黒幕は薩摩藩だと言うのが百瀬明治氏でした。黒幕はズバリ言って大久保利通だと言うのが山村竜也氏の説でした。
しかし、両氏とも直接の実行犯ははっきりさせていませんでした。
この実行犯は高台寺党だという説が作家の大浦章郎氏です。しかも黒幕は大久保利通です。
大浦章郎氏の結論は
標的は坂本龍馬
実行犯は、伊東甲子太郎の配下
黒幕は、筋書を木戸孝允が書き、大久保利通が伊東甲子太郎に要請、 実行指令は伊東甲子太郎が出した。
というものです。
大浦氏は、大政奉還後の政局は、慶喜派と勤皇派が競い合い、勤皇派も武力革命派と平和革命派に分かれて競い合っていた。
坂本龍馬は、徳川家擁護論者であり、幕府幹部や親徳川諸侯が龍馬暗殺を指令することはありえない。
一方、長州の木戸孝允、薩摩の大久保・西郷は武力倒幕革命を考えており、龍馬の存在は目障りだったろう
と考えています。
【筋書は木戸孝允、黒幕は大久保利通、下手人は伊東甲子太郎一派】
薩摩藩は、薩長同盟とともに平和革命路線の土佐藩とも盟約を結んでいました。
これに対して不快感を感じた長州の木戸孝允は、龍馬をどうするのか西郷隆盛にねじ込みます。
処置に困った西郷隆盛は大久保利通に相談します。
大久保利通は、中村半次郎を通じて、伊東甲子太郎を知っていたので、伊東甲子太郎に「龍馬を武力革命側に説得してもらいたい。説得できなくてもせめて12月初旬には京都にはいないよう仕向けたもらいたい」と依頼します。
そして、それらがうまくいかなかった場合には、暗殺もやむ得ないことを示唆します。
伊東甲子太郎は、新撰組に参加したものの、その頃は新撰組から分離し、同志10数人と高台寺党を名乗っていました。

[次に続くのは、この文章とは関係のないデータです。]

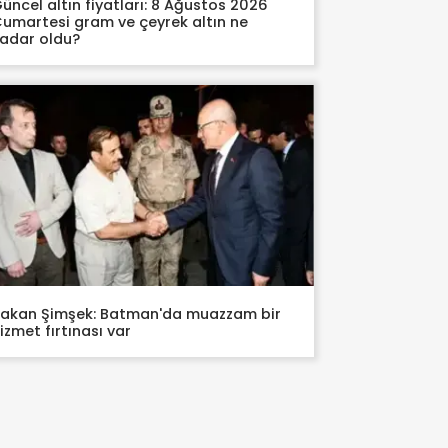
üncel altın fiyatları: 8 Ağustos 2026
umartesi gram ve çeyrek altın ne
adar oldu?
akan Şimşek: Batman'da muazzam bir
izmet fırtınası var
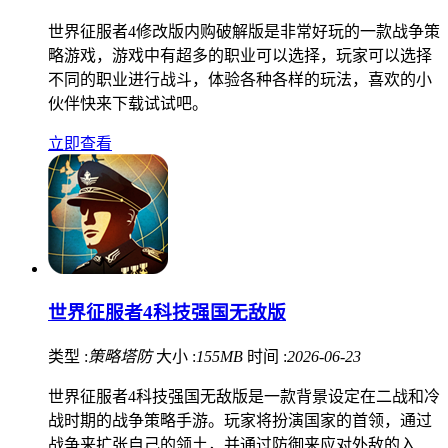
世界征服者4修改版内购破解版是非常好玩的一款战争策
略游戏，游戏中有超多的职业可以选择，玩家可以选择
不同的职业进行战斗，体验各种各样的玩法，喜欢的小
伙伴快来下载试试吧。
立即查看
世界征服者4科技强国无敌版
类型 :
策略塔防
大小 :
155MB
时间 :
2026-06-23
世界征服者4科技强国无敌版是一款背景设定在二战和冷
战时期的战争策略手游。玩家将扮演国家的首领，通过
战争来扩张自己的领土，并通过防御来应对外敌的入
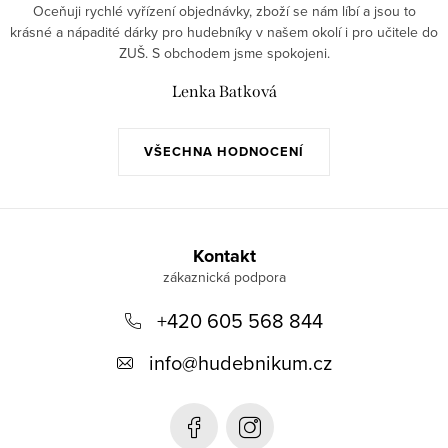
Oceňuji rychlé vyřízení objednávky, zboží se nám líbí a jsou to
krásné a nápadité dárky pro hudebníky v našem okolí i pro učitele do
ZUŠ. S obchodem jsme spokojeni.
Lenka Batková
VŠECHNA HODNOCENÍ
Z
á
Kontakt
p
+420 605 568 844
a
t
info
@
hudebnikum.cz
í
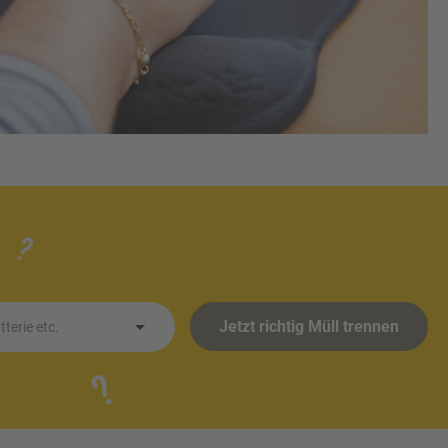
Jetzt richtig Müll trennen
terie etc.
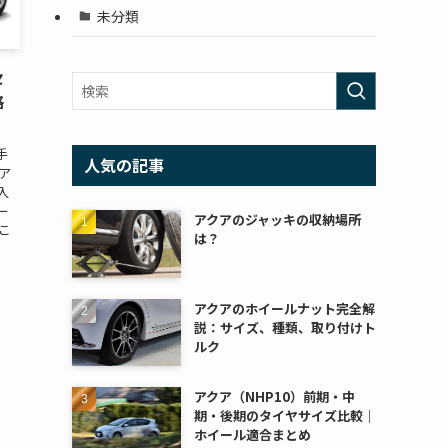
未分類
セ
格
手
人気の記事
ア
入
ー
アクアのジャッキの収納場所
こ
は？
アクアのホイールナット完全解
説：サイズ、種類、取り付けト
ルク
アクア（NHP10）前期・中
期・後期のタイヤサイズ比較｜
ホイール適合まとめ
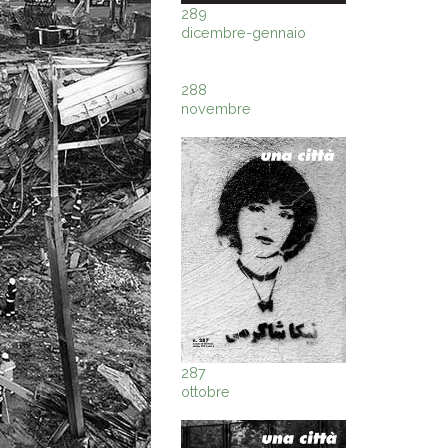
289
dicembre-gennaio
288
novembre
287
ottobre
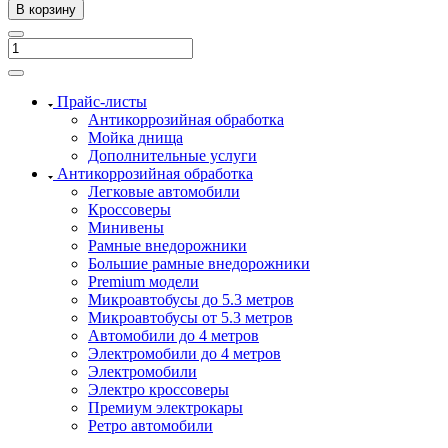
В корзину
Прайс-листы
Антикоррозийная обработка
Мойка днища
Дополнительные услуги
Антикоррозийная обработка
Легковые автомобили
Кроссоверы
Минивены
Рамные внедорожники
Большие рамные внедорожники
Premium модели
Микроавтобусы до 5.3 метров
Микроавтобусы от 5.3 метров
Автомобили до 4 метров
Электромобили до 4 метров
Электромобили
Электро кроссоверы
Премиум электрокары
Ретро автомобили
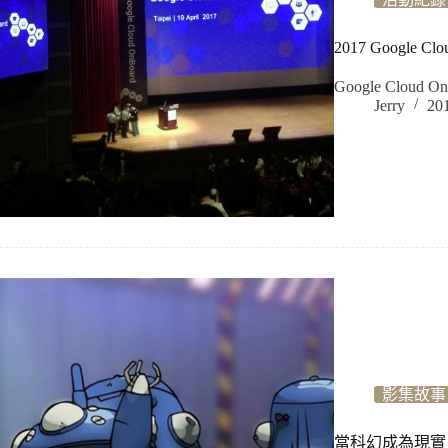
2017 Google C
Google Cloud
Jerry
20
影集故事
當科幻成為現實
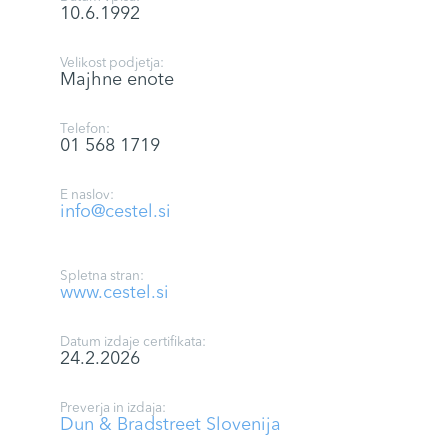
10.6.1992
Velikost podjetja:
Majhne enote
Telefon:
01 568 1719
E naslov:
info@cestel.si
Spletna stran:
www.cestel.si
Datum izdaje certifikata:
24.2.2026
Preverja in izdaja:
Dun & Bradstreet Slovenija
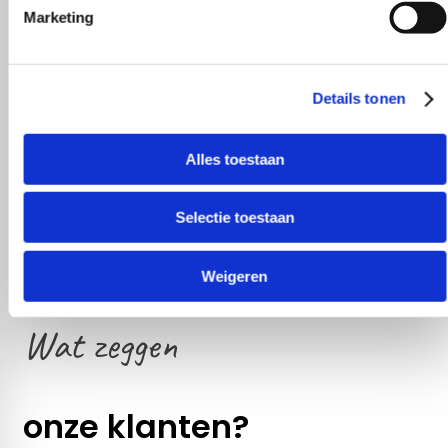
Marketing
Details tonen
Alles toestaan
Selectie toestaan
Weigeren
Wat zeggen
onze klanten?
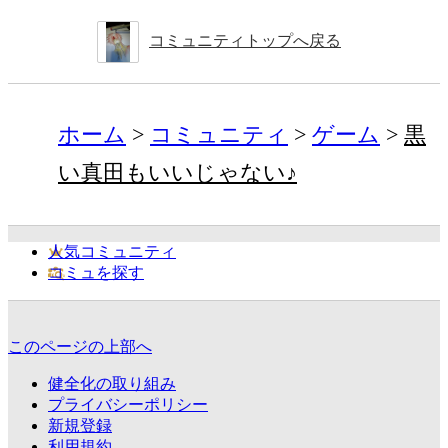
コミュニティトップへ戻る
ホーム
コミュニティ
ゲーム
黒
い真田もいいじゃない♪
人気コミュニティ
コミュを探す
このページの上部へ
健全化の取り組み
プライバシーポリシー
新規登録
利用規約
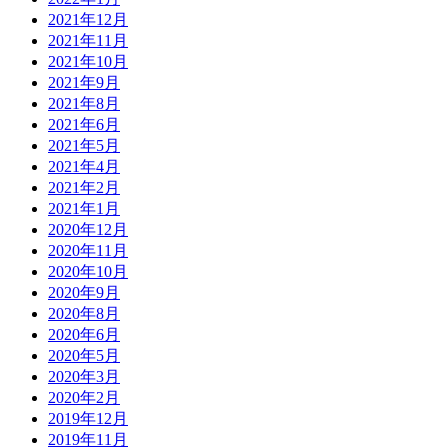
2021年12月
2021年11月
2021年10月
2021年9月
2021年8月
2021年6月
2021年5月
2021年4月
2021年2月
2021年1月
2020年12月
2020年11月
2020年10月
2020年9月
2020年8月
2020年6月
2020年5月
2020年3月
2020年2月
2019年12月
2019年11月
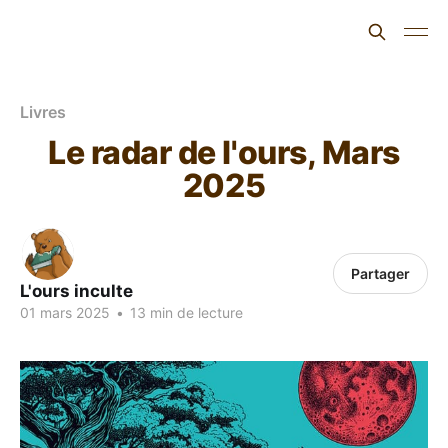
L'ours inculte
Livres
Le radar de l'ours, Mars
2025
Partager
L'ours inculte
01 mars 2025
•
13 min de lecture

大久保利通の依頼を受けた伊東甲子太郎は龍馬を訪問し説得しますが、失敗します。
そこで、京都を離れることも勧告しますがこれも失敗します。
そのため、伊東甲子太郎は最後の決断をせざるをえなかったと大浦氏は推測しています。
大浦氏は、最後に、「筋書は木戸孝允、黒幕は大久保利通、下手人は伊東甲子太郎一派だ、というのが私の論である。」と念押しています。